Required task: Could you update the rows below so that each "locality" becomes "site description", with everything else left the same?

Dataset records

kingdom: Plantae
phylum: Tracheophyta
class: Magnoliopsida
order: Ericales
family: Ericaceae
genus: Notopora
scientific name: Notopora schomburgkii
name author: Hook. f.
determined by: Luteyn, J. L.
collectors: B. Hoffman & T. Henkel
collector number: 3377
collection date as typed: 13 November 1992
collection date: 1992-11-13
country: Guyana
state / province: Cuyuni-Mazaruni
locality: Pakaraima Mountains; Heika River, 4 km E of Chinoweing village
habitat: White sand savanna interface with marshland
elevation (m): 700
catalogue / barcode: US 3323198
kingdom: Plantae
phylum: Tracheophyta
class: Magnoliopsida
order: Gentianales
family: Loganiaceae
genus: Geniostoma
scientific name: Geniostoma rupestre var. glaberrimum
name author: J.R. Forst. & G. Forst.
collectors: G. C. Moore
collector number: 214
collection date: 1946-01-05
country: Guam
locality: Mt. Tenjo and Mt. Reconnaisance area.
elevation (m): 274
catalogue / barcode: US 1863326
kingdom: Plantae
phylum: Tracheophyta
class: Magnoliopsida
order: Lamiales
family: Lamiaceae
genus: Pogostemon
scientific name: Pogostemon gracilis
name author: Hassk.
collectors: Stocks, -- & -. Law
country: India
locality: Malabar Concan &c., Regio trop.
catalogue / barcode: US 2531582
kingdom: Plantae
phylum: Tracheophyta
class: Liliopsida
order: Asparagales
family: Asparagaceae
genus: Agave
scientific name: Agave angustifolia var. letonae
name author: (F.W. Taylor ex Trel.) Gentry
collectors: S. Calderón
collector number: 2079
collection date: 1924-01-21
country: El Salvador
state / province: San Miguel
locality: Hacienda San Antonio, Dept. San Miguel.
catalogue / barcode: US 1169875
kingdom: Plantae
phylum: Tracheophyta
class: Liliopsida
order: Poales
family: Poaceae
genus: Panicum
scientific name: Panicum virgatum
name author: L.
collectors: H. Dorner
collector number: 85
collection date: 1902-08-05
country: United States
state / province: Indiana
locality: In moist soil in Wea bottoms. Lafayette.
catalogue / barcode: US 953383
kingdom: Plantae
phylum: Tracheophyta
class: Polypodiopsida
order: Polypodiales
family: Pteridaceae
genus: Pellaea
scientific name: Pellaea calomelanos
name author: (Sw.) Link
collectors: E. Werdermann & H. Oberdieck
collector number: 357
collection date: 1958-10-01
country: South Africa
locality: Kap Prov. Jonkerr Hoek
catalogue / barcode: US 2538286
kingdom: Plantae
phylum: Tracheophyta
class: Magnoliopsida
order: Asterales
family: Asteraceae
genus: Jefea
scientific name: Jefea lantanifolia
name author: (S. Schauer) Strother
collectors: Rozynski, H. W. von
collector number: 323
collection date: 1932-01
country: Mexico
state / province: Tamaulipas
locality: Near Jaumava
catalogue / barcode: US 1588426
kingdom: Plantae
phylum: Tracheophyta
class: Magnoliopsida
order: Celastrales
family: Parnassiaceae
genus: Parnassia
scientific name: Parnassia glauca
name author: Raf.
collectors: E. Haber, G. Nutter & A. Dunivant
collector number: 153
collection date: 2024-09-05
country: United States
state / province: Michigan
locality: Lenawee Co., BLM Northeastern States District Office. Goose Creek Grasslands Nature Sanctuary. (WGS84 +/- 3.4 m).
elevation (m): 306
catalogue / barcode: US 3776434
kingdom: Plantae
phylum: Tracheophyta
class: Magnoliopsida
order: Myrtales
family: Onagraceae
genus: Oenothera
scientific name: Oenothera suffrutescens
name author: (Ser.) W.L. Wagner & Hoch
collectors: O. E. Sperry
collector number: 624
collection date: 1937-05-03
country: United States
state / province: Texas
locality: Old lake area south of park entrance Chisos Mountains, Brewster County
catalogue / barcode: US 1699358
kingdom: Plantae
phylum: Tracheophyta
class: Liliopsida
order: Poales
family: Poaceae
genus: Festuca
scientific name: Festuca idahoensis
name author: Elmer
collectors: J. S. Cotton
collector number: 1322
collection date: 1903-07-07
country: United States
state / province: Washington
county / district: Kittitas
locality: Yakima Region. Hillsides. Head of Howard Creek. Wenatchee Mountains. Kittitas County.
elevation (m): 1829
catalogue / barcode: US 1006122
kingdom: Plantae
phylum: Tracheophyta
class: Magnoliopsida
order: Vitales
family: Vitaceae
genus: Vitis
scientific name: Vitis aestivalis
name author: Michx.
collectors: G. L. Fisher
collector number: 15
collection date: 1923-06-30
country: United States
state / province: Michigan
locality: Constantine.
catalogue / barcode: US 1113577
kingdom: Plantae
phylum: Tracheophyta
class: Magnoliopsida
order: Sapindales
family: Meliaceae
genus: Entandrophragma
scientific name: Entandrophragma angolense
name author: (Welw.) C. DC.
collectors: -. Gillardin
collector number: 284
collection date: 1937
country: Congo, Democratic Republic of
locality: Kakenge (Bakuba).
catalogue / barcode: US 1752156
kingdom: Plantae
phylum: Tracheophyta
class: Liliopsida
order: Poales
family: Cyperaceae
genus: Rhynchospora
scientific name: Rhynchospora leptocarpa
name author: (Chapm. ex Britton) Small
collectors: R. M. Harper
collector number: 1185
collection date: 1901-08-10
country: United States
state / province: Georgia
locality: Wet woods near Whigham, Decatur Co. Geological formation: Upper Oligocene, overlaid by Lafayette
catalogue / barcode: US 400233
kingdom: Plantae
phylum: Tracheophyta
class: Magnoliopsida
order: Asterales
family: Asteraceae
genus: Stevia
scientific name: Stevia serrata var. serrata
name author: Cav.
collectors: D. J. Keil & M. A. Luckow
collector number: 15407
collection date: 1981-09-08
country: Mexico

Task result:
kingdom: Plantae
phylum: Tracheophyta
class: Magnoliopsida
order: Ericales
family: Ericaceae
genus: Notopora
scientific name: Notopora schomburgkii
name author: Hook. f.
determined by: Luteyn, J. L.
collectors: B. Hoffman & T. Henkel
collector number: 3377
collection date as typed: 13 November 1992
collection date: 1992-11-13
country: Guyana
state / province: Cuyuni-Mazaruni
site description: Pakaraima Mountains; Heika River, 4 km E of Chinoweing village
habitat: White sand savanna interface with marshland
elevation (m): 700
catalogue / barcode: US 3323198
kingdom: Plantae
phylum: Tracheophyta
class: Magnoliopsida
order: Gentianales
family: Loganiaceae
genus: Geniostoma
scientific name: Geniostoma rupestre var. glaberrimum
name author: J.R. Forst. & G. Forst.
collectors: G. C. Moore
collector number: 214
collection date: 1946-01-05
country: Guam
site description: Mt. Tenjo and Mt. Reconnaisance area.
elevation (m): 274
catalogue / barcode: US 1863326
kingdom: Plantae
phylum: Tracheophyta
class: Magnoliopsida
order: Lamiales
family: Lamiaceae
genus: Pogostemon
scientific name: Pogostemon gracilis
name author: Hassk.
collectors: Stocks, -- & -. Law
country: India
site description: Malabar Concan &c., Regio trop.
catalogue / barcode: US 2531582
kingdom: Plantae
phylum: Tracheophyta
class: Liliopsida
order: Asparagales
family: Asparagaceae
genus: Agave
scientific name: Agave angustifolia var. letonae
name author: (F.W. Taylor ex Trel.) Gentry
collectors: S. Calderón
collector number: 2079
collection date: 1924-01-21
country: El Salvador
state / province: San Miguel
site description: Hacienda San Antonio, Dept. San Miguel.
catalogue / barcode: US 1169875
kingdom: Plantae
phylum: Tracheophyta
class: Liliopsida
order: Poales
family: Poaceae
genus: Panicum
scientific name: Panicum virgatum
name author: L.
collectors: H. Dorner
collector number: 85
collection date: 1902-08-05
country: United States
state / province: Indiana
site description: In moist soil in Wea bottoms. Lafayette.
catalogue / barcode: US 953383
kingdom: Plantae
phylum: Tracheophyta
class: Polypodiopsida
order: Polypodiales
family: Pteridaceae
genus: Pellaea
scientific name: Pellaea calomelanos
name author: (Sw.) Link
collectors: E. Werdermann & H. Oberdieck
collector number: 357
collection date: 1958-10-01
country: South Africa
site description: Kap Prov. Jonkerr Hoek
catalogue / barcode: US 2538286
kingdom: Plantae
phylum: Tracheophyta
class: Magnoliopsida
order: Asterales
family: Asteraceae
genus: Jefea
scientific name: Jefea lantanifolia
name author: (S. Schauer) Strother
collectors: Rozynski, H. W. von
collector number: 323
collection date: 1932-01
country: Mexico
state / province: Tamaulipas
site description: Near Jaumava
catalogue / barcode: US 1588426
kingdom: Plantae
phylum: Tracheophyta
class: Magnoliopsida
order: Celastrales
family: Parnassiaceae
genus: Parnassia
scientific name: Parnassia glauca
name author: Raf.
collectors: E. Haber, G. Nutter & A. Dunivant
collector number: 153
collection date: 2024-09-05
country: United States
state / province: Michigan
site description: Lenawee Co., BLM Northeastern States District Office. Goose Creek Grasslands Nature Sanctuary. (WGS84 +/- 3.4 m).
elevation (m): 306
catalogue / barcode: US 3776434
kingdom: Plantae
phylum: Tracheophyta
class: Magnoliopsida
order: Myrtales
family: Onagraceae
genus: Oenothera
scientific name: Oenothera suffrutescens
name author: (Ser.) W.L. Wagner & Hoch
collectors: O. E. Sperry
collector number: 624
collection date: 1937-05-03
country: United States
state / province: Texas
site description: Old lake area south of park entrance Chisos Mountains, Brewster County
catalogue / barcode: US 1699358
kingdom: Plantae
phylum: Tracheophyta
class: Liliopsida
order: Poales
family: Poaceae
genus: Festuca
scientific name: Festuca idahoensis
name author: Elmer
collectors: J. S. Cotton
collector number: 1322
collection date: 1903-07-07
country: United States
state / province: Washington
county / district: Kittitas
site description: Yakima Region. Hillsides. Head of Howard Creek. Wenatchee Mountains. Kittitas County.
elevation (m): 1829
catalogue / barcode: US 1006122
kingdom: Plantae
phylum: Tracheophyta
class: Magnoliopsida
order: Vitales
family: Vitaceae
genus: Vitis
scientific name: Vitis aestivalis
name author: Michx.
collectors: G. L. Fisher
collector number: 15
collection date: 1923-06-30
country: United States
state / province: Michigan
site description: Constantine.
catalogue / barcode: US 1113577
kingdom: Plantae
phylum: Tracheophyta
class: Magnoliopsida
order: Sapindales
family: Meliaceae
genus: Entandrophragma
scientific name: Entandrophragma angolense
name author: (Welw.) C. DC.
collectors: -. Gillardin
collector number: 284
collection date: 1937
country: Congo, Democratic Republic of
site description: Kakenge (Bakuba).
catalogue / barcode: US 1752156
kingdom: Plantae
phylum: Tracheophyta
class: Liliopsida
order: Poales
family: Cyperaceae
genus: Rhynchospora
scientific name: Rhynchospora leptocarpa
name author: (Chapm. ex Britton) Small
collectors: R. M. Harper
collector number: 1185
collection date: 1901-08-10
country: United States
state / province: Georgia
site description: Wet woods near Whigham, Decatur Co. Geological formation: Upper Oligocene, overlaid by Lafayette
catalogue / barcode: US 400233
kingdom: Plantae
phylum: Tracheophyta
class: Magnoliopsida
order: Asterales
family: Asteraceae
genus: Stevia
scientific name: Stevia serrata var. serrata
name author: Cav.
collectors: D. J. Keil & M. A. Luckow
collector number: 15407
collection date: 1981-09-08
country: Mexico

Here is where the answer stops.